◆ Exercise prompt ◆
If an entry holds a picture, drop the picture and restate the rest word for word.

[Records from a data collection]
________

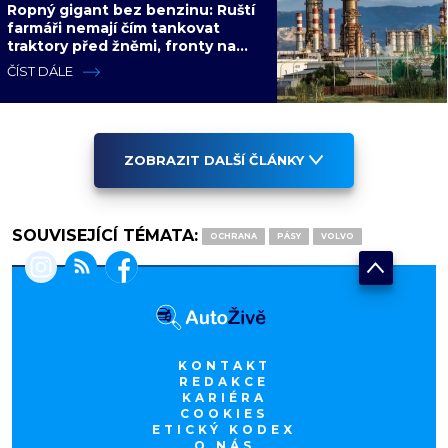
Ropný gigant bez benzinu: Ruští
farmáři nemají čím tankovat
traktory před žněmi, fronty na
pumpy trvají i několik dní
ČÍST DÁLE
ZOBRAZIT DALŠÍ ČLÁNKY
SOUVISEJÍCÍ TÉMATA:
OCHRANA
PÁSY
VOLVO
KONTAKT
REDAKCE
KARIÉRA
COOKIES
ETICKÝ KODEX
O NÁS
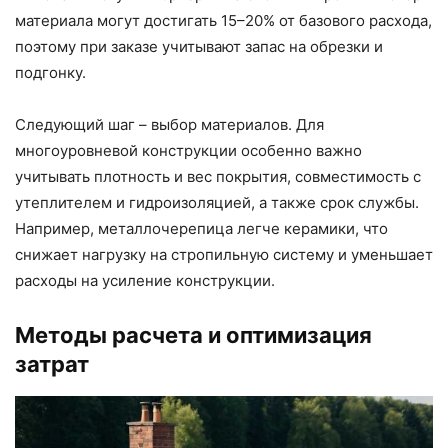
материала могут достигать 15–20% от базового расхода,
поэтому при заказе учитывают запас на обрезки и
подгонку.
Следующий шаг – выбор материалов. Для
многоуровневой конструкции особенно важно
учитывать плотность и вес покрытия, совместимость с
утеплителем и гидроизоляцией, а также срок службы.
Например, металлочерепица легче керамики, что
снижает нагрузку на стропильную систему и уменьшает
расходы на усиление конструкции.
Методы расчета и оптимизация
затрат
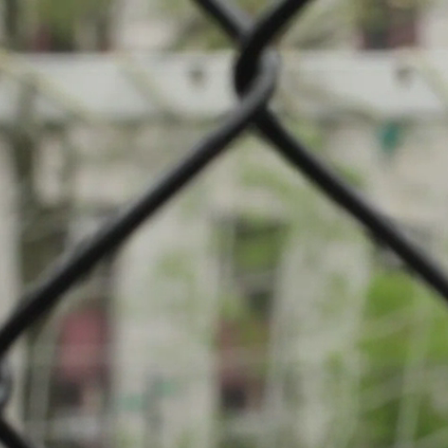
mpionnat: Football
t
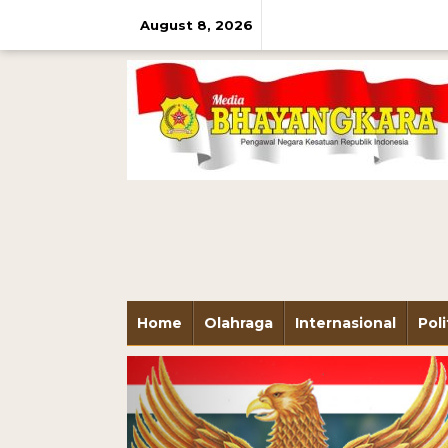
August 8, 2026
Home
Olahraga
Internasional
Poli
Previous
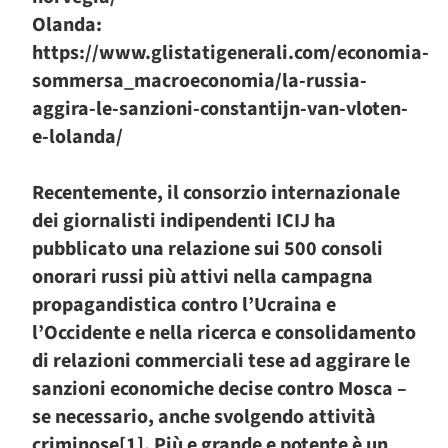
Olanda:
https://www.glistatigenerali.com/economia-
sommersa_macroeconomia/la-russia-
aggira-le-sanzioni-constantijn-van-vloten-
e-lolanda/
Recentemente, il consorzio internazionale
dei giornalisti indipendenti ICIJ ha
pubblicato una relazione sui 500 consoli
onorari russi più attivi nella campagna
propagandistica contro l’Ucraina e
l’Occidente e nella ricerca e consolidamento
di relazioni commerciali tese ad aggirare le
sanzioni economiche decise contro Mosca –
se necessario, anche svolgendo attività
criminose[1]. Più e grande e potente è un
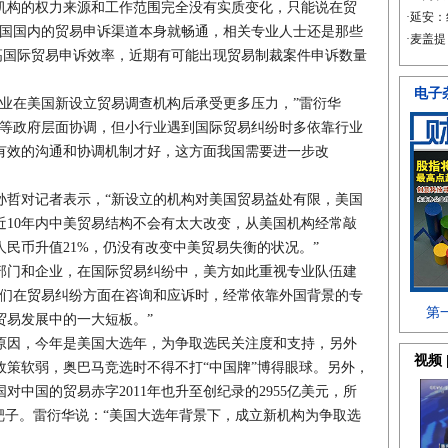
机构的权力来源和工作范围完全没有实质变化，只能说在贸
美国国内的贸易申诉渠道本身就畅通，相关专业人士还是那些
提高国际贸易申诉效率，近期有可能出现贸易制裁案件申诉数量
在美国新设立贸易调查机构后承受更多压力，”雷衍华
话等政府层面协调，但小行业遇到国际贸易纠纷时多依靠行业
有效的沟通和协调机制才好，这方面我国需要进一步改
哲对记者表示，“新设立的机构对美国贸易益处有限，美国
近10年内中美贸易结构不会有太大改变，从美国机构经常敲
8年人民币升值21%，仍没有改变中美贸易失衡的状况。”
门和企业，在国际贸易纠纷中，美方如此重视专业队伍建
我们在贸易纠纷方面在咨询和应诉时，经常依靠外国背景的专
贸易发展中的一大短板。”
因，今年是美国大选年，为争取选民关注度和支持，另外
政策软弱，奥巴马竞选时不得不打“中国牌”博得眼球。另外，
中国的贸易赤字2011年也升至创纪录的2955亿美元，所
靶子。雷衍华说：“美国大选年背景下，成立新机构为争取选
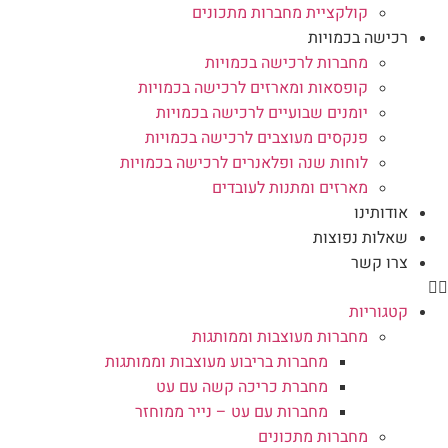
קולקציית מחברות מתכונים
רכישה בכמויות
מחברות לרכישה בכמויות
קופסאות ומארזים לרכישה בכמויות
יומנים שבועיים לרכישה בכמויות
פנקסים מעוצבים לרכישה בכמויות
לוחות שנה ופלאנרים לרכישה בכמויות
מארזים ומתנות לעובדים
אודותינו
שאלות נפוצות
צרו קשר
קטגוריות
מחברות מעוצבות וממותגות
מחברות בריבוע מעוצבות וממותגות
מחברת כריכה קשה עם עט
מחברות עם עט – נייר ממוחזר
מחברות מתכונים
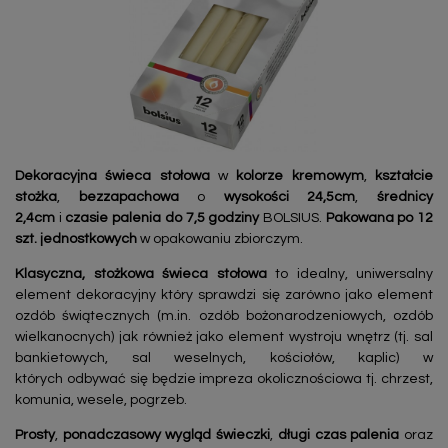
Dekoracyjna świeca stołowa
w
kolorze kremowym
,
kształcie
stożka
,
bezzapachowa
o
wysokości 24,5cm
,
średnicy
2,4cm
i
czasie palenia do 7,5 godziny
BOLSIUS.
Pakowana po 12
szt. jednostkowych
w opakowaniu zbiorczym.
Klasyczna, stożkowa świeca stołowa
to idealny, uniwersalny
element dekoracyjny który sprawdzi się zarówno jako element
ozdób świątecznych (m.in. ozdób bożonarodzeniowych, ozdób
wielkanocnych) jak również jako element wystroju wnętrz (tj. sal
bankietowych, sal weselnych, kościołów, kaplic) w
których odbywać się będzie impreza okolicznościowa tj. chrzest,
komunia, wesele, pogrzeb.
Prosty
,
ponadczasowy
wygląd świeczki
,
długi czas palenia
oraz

________

◆ Solution to the problem ◆
Ropný gigant bez benzinu: Ruští
farmáři nemají čím tankovat
traktory před žněmi, fronty na
pumpy trvají i několik dní
ČÍST DÁLE
ZOBRAZIT DALŠÍ ČLÁNKY
SOUVISEJÍCÍ TÉMATA:
OCHRANA
PÁSY
VOLVO
KONTAKT
REDAKCE
KARIÉRA
COOKIES
ETICKÝ KODEX
O NÁS
материала могут достигать 15–20% от базового расхода,
поэтому при заказе учитывают запас на обрезки и
подгонку.
Следующий шаг – выбор материалов. Для
многоуровневой конструкции особенно важно
учитывать плотность и вес покрытия, совместимость с
утеплителем и гидроизоляцией, а также срок службы.
Например, металлочерепица легче керамики, что
снижает нагрузку на стропильную систему и уменьшает
расходы на усиление конструкции.
Методы расчета и оптимизация
затрат
mpionnat: Football
t
August 8, 2026
Home
Olahraga
Internasional
Poli
Previous
Olanda:
https://www.glistatigenerali.com/economia-
sommersa_macroeconomia/la-russia-
aggira-le-sanzioni-constantijn-van-vloten-
e-lolanda/
Recentemente, il consorzio internazionale
dei giornalisti indipendenti ICIJ ha
pubblicato una relazione sui 500 consoli
onorari russi più attivi nella campagna
propagandistica contro l’Ucraina e
l’Occidente e nella ricerca e consolidamento
di relazioni commerciali tese ad aggirare le
sanzioni economiche decise contro Mosca –
se necessario, anche svolgendo attività
criminose[1]. Più e grande e potente è un
机构的权力来源和工作范围完全没有实质变化，只能说在贸
美国国内的贸易申诉渠道本身就畅通，相关专业人士还是那些
提高国际贸易申诉效率，近期有可能出现贸易制裁案件申诉数量
在美国新设立贸易调查机构后承受更多压力，”雷衍华
话等政府层面协调，但小行业遇到国际贸易纠纷时多依靠行业
有效的沟通和协调机制才好，这方面我国需要进一步改
哲对记者表示，“新设立的机构对美国贸易益处有限，美国
近10年内中美贸易结构不会有太大改变，从美国机构经常敲
8年人民币升值21%，仍没有改变中美贸易失衡的状况。”
门和企业，在国际贸易纠纷中，美方如此重视专业队伍建
我们在贸易纠纷方面在咨询和应诉时，经常依靠外国背景的专
贸易发展中的一大短板。”
因，今年是美国大选年，为争取选民关注度和支持，另外
政策软弱，奥巴马竞选时不得不打“中国牌”博得眼球。另外，
中国的贸易赤字2011年也升至创纪录的2955亿美元，所
靶子。雷衍华说：“美国大选年背景下，成立新机构为争取选
קולקציית מחברות מתכונים
רכישה בכמויות
מחברות לרכישה בכמויות
קופסאות ומארזים לרכישה בכמויות
יומנים שבועיים לרכישה בכמויות
פנקסים מעוצבים לרכישה בכמויות
לוחות שנה ופלאנרים לרכישה בכמויות
מארזים ומתנות לעובדים
אודותינו
שאלות נפוצות
צרו קשר
קטגוריות
מחברות מעוצבות וממותגות
מחברות בריבוע מעוצבות וממותגות
מחברת כריכה קשה עם עט
מחברות עם עט – נייר ממוחזר
מחברות מתכונים
Dekoracyjna świeca stołowa
w
kolorze kremowym
,
kształcie
stożka
,
bezzapachowa
o
wysokości 24,5cm
,
średnicy
2,4cm
i
czasie palenia do 7,5 godziny
BOLSIUS.
Pakowana po 12
szt. jednostkowych
w opakowaniu zbiorczym.
Klasyczna, stożkowa świeca stołowa
to idealny, uniwersalny
element dekoracyjny który sprawdzi się zarówno jako element
ozdób świątecznych (m.in. ozdób bożonarodzeniowych, ozdób
wielkanocnych) jak również jako element wystroju wnętrz (tj. sal
bankietowych, sal weselnych, kościołów, kaplic) w
których odbywać się będzie impreza okolicznościowa tj. chrzest,
komunia, wesele, pogrzeb.
Prosty
,
ponadczasowy
wygląd świeczki
,
długi czas palenia
oraz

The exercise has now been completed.